■ Records shown:
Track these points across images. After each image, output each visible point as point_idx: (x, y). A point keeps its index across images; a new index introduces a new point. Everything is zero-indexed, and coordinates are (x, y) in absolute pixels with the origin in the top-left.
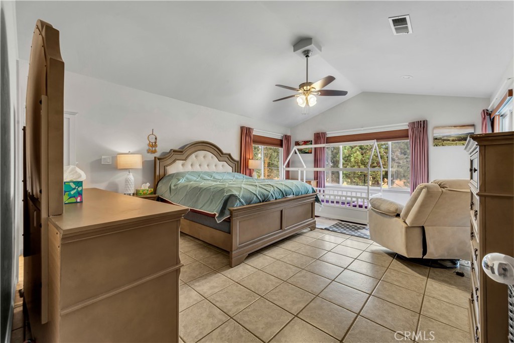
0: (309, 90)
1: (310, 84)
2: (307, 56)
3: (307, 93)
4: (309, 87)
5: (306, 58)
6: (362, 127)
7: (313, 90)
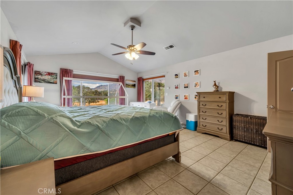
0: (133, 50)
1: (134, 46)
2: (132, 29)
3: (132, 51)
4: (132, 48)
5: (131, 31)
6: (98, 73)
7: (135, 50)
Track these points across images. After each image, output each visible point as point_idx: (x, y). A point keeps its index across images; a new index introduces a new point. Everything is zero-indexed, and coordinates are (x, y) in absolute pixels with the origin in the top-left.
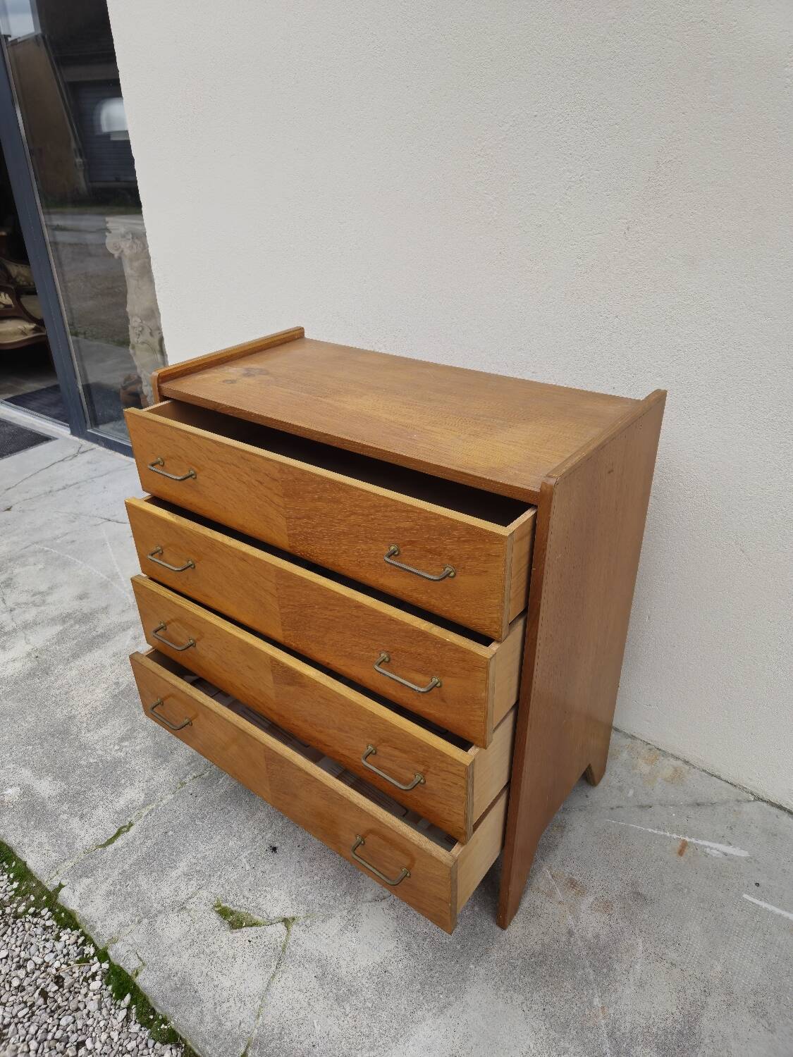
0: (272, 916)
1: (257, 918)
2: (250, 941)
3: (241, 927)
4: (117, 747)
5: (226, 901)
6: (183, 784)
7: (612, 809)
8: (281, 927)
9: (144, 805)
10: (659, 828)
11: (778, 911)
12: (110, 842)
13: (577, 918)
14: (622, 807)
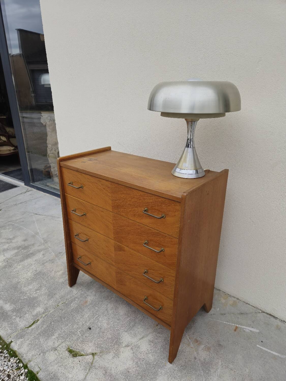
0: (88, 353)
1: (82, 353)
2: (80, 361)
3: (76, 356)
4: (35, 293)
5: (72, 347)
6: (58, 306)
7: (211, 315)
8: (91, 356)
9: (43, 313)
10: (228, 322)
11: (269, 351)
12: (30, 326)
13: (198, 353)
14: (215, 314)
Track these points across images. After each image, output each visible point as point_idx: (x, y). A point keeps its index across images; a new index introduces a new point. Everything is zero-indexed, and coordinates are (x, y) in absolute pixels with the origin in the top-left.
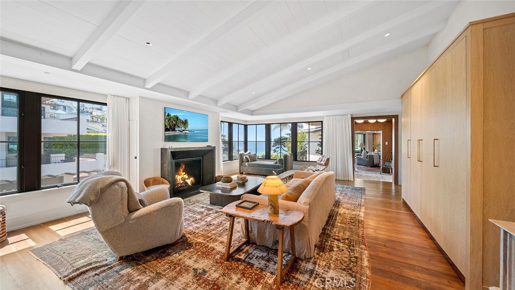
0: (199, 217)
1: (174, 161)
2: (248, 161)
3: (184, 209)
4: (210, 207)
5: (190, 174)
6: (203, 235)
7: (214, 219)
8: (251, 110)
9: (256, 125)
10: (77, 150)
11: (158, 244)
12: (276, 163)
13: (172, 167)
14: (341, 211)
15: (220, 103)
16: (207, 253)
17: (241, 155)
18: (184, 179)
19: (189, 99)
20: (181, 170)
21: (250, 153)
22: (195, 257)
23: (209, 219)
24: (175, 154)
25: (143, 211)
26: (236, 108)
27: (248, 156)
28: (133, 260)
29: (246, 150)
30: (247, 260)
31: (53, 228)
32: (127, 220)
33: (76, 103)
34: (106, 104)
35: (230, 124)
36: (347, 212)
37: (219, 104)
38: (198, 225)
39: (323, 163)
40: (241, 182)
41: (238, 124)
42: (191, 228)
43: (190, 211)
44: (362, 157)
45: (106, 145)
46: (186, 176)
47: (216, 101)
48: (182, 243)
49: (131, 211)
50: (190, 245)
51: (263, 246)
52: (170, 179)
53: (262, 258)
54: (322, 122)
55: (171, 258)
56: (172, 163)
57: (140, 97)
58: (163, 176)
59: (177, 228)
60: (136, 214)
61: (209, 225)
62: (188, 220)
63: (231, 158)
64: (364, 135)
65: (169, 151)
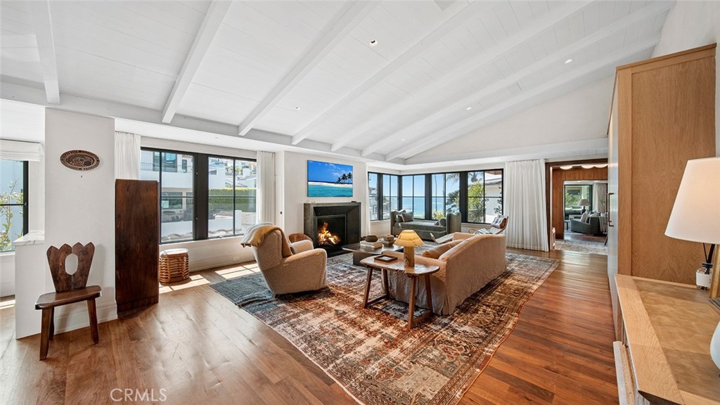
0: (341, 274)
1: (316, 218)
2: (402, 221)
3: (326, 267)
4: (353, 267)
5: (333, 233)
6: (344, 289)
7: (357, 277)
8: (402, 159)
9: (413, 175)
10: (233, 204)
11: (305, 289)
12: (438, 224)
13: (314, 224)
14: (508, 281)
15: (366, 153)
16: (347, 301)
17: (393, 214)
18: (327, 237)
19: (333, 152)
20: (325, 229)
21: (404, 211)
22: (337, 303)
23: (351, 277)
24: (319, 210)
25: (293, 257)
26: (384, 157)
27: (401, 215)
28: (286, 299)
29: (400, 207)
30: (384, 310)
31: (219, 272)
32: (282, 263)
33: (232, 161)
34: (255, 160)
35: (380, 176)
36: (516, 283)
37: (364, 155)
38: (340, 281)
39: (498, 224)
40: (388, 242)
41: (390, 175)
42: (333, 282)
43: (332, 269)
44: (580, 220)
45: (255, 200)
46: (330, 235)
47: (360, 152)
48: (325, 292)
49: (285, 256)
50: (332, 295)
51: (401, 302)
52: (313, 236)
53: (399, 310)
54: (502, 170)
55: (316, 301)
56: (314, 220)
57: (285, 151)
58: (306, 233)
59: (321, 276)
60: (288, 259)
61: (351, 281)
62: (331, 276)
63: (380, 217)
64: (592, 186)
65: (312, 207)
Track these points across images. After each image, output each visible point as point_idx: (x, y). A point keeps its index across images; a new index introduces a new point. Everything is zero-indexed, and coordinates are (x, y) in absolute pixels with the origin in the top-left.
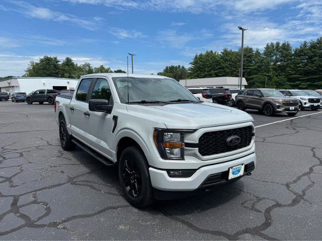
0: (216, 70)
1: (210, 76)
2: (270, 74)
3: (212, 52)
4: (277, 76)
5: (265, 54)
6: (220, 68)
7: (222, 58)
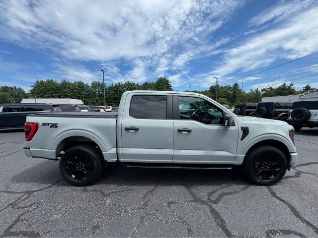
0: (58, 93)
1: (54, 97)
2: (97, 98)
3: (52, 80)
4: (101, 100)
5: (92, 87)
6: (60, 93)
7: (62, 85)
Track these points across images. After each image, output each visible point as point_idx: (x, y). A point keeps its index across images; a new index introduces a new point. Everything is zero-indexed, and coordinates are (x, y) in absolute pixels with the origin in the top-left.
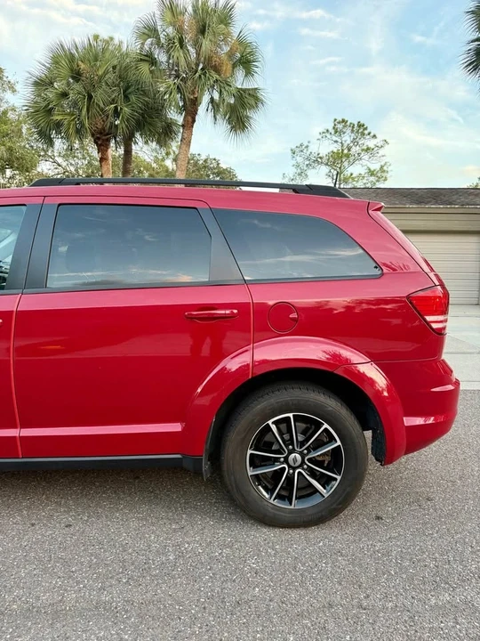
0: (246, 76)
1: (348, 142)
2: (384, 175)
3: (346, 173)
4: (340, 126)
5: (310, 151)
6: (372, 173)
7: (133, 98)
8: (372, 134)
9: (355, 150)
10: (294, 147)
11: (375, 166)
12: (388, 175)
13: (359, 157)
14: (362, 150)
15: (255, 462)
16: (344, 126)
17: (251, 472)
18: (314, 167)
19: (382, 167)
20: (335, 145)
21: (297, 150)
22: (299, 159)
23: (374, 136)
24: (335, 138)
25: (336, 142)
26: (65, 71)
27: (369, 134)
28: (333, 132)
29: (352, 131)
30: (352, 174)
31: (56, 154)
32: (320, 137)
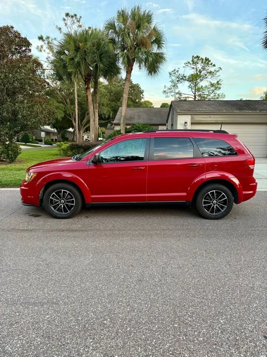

■ Work task: The records above need to be copied exactly, with the pictures left out.

■ Result of the task:
Track these points across images. After each image, output each visible point as point_idx: (x, y). A point keeps its index across images; a new index introduces a new point. Everything is zero-indexed, and coordinates are (x, y) in absolute pixels with the origin in the top-left.
0: (309, 90)
1: (310, 84)
2: (307, 56)
3: (307, 93)
4: (309, 87)
5: (306, 58)
6: (362, 127)
7: (313, 90)
0: (133, 50)
1: (134, 46)
2: (132, 29)
3: (132, 51)
4: (132, 48)
5: (131, 31)
6: (98, 73)
7: (135, 50)
Track these points across images. After each image, output each visible point as point_idx: (x, y). A point keeps its index across images; a new index introduces a new point. Everything is zero-indexed, and coordinates are (x, y) in absolute pixels with the origin in the top-left.
0: (272, 916)
1: (257, 918)
2: (250, 941)
3: (241, 927)
4: (117, 747)
5: (226, 901)
6: (183, 784)
7: (612, 809)
8: (281, 927)
9: (144, 805)
10: (659, 828)
11: (778, 911)
12: (110, 842)
13: (577, 918)
14: (622, 807)
0: (88, 353)
1: (82, 353)
2: (80, 361)
3: (76, 356)
4: (35, 293)
5: (72, 347)
6: (58, 306)
7: (211, 315)
8: (91, 356)
9: (43, 313)
10: (228, 322)
11: (269, 351)
12: (30, 326)
13: (198, 353)
14: (215, 314)
Track these points across images. After each image, output each visible point as point_idx: (x, y). A point keeps its index across images; a new index introduces a new point. Everything is zero-indexed, and coordinates are (x, y) in absolute pixels with the origin in the top-left.
0: (199, 217)
1: (174, 161)
2: (248, 161)
3: (184, 209)
4: (210, 207)
5: (190, 174)
6: (203, 235)
7: (214, 219)
8: (251, 110)
9: (256, 125)
10: (77, 150)
11: (158, 244)
12: (276, 163)
13: (172, 167)
14: (341, 211)
15: (220, 103)
16: (207, 253)
17: (241, 155)
18: (184, 179)
19: (189, 99)
20: (181, 170)
21: (250, 153)
22: (195, 257)
23: (209, 219)
24: (175, 154)
25: (143, 211)
26: (236, 108)
27: (248, 156)
28: (133, 260)
29: (246, 150)
30: (247, 260)
31: (53, 228)
32: (127, 220)
33: (76, 103)
34: (106, 104)
35: (230, 124)
36: (347, 212)
37: (219, 104)
38: (198, 225)
39: (323, 163)
40: (241, 182)
41: (238, 124)
42: (191, 228)
43: (190, 211)
44: (362, 157)
45: (106, 145)
46: (186, 176)
47: (216, 101)
48: (182, 243)
49: (131, 211)
50: (190, 245)
51: (263, 246)
52: (170, 179)
53: (262, 258)
54: (322, 122)
55: (171, 258)
56: (172, 163)
57: (140, 97)
58: (163, 176)
59: (177, 228)
60: (136, 214)
61: (209, 225)
62: (188, 220)
63: (231, 158)
64: (364, 135)
65: (169, 151)
0: (341, 274)
1: (316, 218)
2: (402, 221)
3: (326, 267)
4: (353, 267)
5: (333, 233)
6: (344, 289)
7: (357, 277)
8: (402, 159)
9: (413, 175)
10: (233, 204)
11: (305, 289)
12: (438, 224)
13: (314, 224)
14: (508, 281)
15: (366, 153)
16: (347, 301)
17: (393, 214)
18: (327, 237)
19: (333, 152)
20: (325, 229)
21: (404, 211)
22: (337, 303)
23: (351, 277)
24: (319, 210)
25: (293, 257)
26: (384, 157)
27: (401, 215)
28: (286, 299)
29: (400, 207)
30: (384, 310)
31: (219, 272)
32: (282, 263)
33: (232, 161)
34: (255, 160)
35: (380, 176)
36: (516, 283)
37: (364, 155)
38: (340, 281)
39: (498, 224)
40: (388, 242)
41: (390, 175)
42: (333, 282)
43: (332, 269)
44: (580, 220)
45: (255, 200)
46: (330, 235)
47: (360, 152)
48: (325, 292)
49: (285, 256)
50: (332, 295)
51: (401, 302)
52: (313, 236)
53: (399, 310)
54: (502, 170)
55: (316, 301)
56: (314, 220)
57: (285, 151)
58: (306, 233)
59: (321, 276)
60: (288, 259)
61: (351, 281)
62: (331, 276)
63: (380, 217)
64: (592, 186)
65: (312, 207)
Track these points across images. After each image, output each visible point as point_idx: (x, y). A point keeps its index across images; a new index introduces a new point. Everything is zero-indexed, and coordinates are (x, y) in absolute pixels with the origin in the top-left.
0: (216, 70)
1: (210, 76)
2: (270, 74)
3: (212, 52)
4: (277, 76)
5: (265, 54)
6: (220, 68)
7: (222, 58)
0: (58, 93)
1: (54, 97)
2: (97, 98)
3: (52, 80)
4: (101, 100)
5: (92, 87)
6: (60, 93)
7: (62, 85)
Track these points across images. After each image, output each visible point as point_idx: (x, y). A point keeps its index across images; a new index introduces a new point. Everything is zero-indexed, and coordinates are (x, y) in absolute pixels with the origin in the top-left.
0: (246, 76)
1: (348, 142)
2: (384, 175)
3: (346, 173)
4: (340, 126)
5: (310, 151)
6: (372, 173)
7: (133, 98)
8: (372, 134)
9: (355, 150)
10: (294, 147)
11: (375, 166)
12: (388, 175)
13: (359, 157)
14: (362, 150)
15: (255, 462)
16: (344, 126)
17: (251, 472)
18: (314, 167)
19: (382, 167)
20: (335, 145)
21: (297, 150)
22: (299, 159)
23: (374, 136)
24: (335, 138)
25: (336, 142)
26: (65, 71)
27: (369, 134)
28: (333, 132)
29: (352, 131)
30: (352, 174)
31: (56, 154)
32: (320, 137)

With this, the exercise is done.